Task: Your reply must consist of the data below, reproduced character for character.
--- Data for review ---
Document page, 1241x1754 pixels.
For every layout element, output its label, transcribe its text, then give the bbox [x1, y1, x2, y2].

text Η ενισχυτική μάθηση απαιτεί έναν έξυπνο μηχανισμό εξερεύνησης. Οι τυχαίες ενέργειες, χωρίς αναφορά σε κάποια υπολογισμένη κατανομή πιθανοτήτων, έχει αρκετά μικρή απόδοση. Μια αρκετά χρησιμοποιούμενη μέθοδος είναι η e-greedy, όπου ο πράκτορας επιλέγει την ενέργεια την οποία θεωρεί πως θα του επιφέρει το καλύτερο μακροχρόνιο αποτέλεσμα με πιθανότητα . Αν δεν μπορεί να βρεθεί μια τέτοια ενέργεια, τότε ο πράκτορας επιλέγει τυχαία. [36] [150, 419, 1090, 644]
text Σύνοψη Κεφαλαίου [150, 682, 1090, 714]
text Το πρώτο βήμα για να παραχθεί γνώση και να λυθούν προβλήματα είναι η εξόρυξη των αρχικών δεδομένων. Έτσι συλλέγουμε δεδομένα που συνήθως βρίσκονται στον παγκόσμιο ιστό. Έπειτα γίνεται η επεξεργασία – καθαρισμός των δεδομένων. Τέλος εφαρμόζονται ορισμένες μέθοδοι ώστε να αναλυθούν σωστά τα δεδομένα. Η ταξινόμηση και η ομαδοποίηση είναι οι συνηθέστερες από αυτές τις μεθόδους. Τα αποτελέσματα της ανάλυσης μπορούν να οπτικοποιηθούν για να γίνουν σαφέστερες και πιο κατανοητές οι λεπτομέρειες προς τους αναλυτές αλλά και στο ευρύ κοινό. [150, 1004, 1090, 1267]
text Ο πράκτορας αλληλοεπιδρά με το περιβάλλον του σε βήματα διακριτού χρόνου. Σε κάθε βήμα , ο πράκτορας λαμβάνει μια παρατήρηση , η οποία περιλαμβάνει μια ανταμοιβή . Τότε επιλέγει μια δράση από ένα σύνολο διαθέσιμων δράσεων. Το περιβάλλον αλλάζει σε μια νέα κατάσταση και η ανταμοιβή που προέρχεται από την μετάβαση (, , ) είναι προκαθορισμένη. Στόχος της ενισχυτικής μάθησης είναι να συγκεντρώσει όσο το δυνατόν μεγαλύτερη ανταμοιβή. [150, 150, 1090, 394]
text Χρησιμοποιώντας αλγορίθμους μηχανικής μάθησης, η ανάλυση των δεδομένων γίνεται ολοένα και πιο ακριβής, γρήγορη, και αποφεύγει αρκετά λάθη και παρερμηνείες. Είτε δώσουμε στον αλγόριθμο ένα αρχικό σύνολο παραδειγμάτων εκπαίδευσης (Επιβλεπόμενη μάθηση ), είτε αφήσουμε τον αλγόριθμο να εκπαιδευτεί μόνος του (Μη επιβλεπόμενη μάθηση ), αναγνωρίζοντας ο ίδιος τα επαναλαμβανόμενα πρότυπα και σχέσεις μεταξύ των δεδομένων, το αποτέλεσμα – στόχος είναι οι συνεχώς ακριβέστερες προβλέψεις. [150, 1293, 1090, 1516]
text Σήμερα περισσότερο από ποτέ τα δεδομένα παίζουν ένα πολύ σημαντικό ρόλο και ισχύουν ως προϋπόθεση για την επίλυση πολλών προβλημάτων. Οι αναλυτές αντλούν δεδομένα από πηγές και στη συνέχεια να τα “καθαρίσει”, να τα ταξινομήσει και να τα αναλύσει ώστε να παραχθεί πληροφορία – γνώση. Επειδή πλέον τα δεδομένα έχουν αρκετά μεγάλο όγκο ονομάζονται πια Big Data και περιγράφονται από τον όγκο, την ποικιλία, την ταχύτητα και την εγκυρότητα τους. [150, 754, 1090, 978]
---
Task result:
Document page, 1241x1754 pixels.
For every layout element, output its label, transcribe its text, then give the bbox [x1, y1, x2, y2].

text Η ενισχυτική μάθηση απαιτεί έναν έξυπνο μηχανισμό εξερεύνησης. Οι τυχαίες ενέργειες, χωρίς αναφορά σε κάποια υπολογισμένη κατανομή πιθανοτήτων, έχει αρκετά μικρή απόδοση. Μια αρκετά χρησιμοποιούμενη μέθοδος είναι η e-greedy, όπου ο πράκτορας επιλέγει την ενέργεια την οποία θεωρεί πως θα του επιφέρει το καλύτερο μακροχρόνιο αποτέλεσμα με πιθανότητα . Αν δεν μπορεί να βρεθεί μια τέτοια ενέργεια, τότε ο πράκτορας επιλέγει τυχαία. [36] [150, 419, 1090, 644]
text Σύνοψη Κεφαλαίου [150, 682, 1090, 714]
text Το πρώτο βήμα για να παραχθεί γνώση και να λυθούν προβλήματα είναι η εξόρυξη των αρχικών δεδομένων. Έτσι συλλέγουμε δεδομένα που συνήθως βρίσκονται στον παγκόσμιο ιστό. Έπειτα γίνεται η επεξεργασία – καθαρισμός των δεδομένων. Τέλος εφαρμόζονται ορισμένες μέθοδοι ώστε να αναλυθούν σωστά τα δεδομένα. Η ταξινόμηση και η ομαδοποίηση είναι οι συνηθέστερες από αυτές τις μεθόδους. Τα αποτελέσματα της ανάλυσης μπορούν να οπτικοποιηθούν για να γίνουν σαφέστερες και πιο κατανοητές οι λεπτομέρειες προς τους αναλυτές αλλά και στο ευρύ κοινό. [150, 1004, 1090, 1267]
text Ο πράκτορας αλληλοεπιδρά με το περιβάλλον του σε βήματα διακριτού χρόνου. Σε κάθε βήμα , ο πράκτορας λαμβάνει μια παρατήρηση , η οποία περιλαμβάνει μια ανταμοιβή . Τότε επιλέγει μια δράση από ένα σύνολο διαθέσιμων δράσεων. Το περιβάλλον αλλάζει σε μια νέα κατάσταση και η ανταμοιβή που προέρχεται από την μετάβαση (, , ) είναι προκαθορισμένη. Στόχος της ενισχυτικής μάθησης είναι να συγκεντρώσει όσο το δυνατόν μεγαλύτερη ανταμοιβή. [150, 150, 1090, 394]
text Χρησιμοποιώντας αλγορίθμους μηχανικής μάθησης, η ανάλυση των δεδομένων γίνεται ολοένα και πιο ακριβής, γρήγορη, και αποφεύγει αρκετά λάθη και παρερμηνείες. Είτε δώσουμε στον αλγόριθμο ένα αρχικό σύνολο παραδειγμάτων εκπαίδευσης (Επιβλεπόμενη μάθηση ), είτε αφήσουμε τον αλγόριθμο να εκπαιδευτεί μόνος του (Μη επιβλεπόμενη μάθηση ), αναγνωρίζοντας ο ίδιος τα επαναλαμβανόμενα πρότυπα και σχέσεις μεταξύ των δεδομένων, το αποτέλεσμα – στόχος είναι οι συνεχώς ακριβέστερες προβλέψεις. [150, 1293, 1090, 1516]
text Σήμερα περισσότερο από ποτέ τα δεδομένα παίζουν ένα πολύ σημαντικό ρόλο και ισχύουν ως προϋπόθεση για την επίλυση πολλών προβλημάτων. Οι αναλυτές αντλούν δεδομένα από πηγές και στη συνέχεια να τα “καθαρίσει”, να τα ταξινομήσει και να τα αναλύσει ώστε να παραχθεί πληροφορία – γνώση. Επειδή πλέον τα δεδομένα έχουν αρκετά μεγάλο όγκο ονομάζονται πια Big Data και περιγράφονται από τον όγκο, την ποικιλία, την ταχύτητα και την εγκυρότητα τους. [150, 754, 1090, 978]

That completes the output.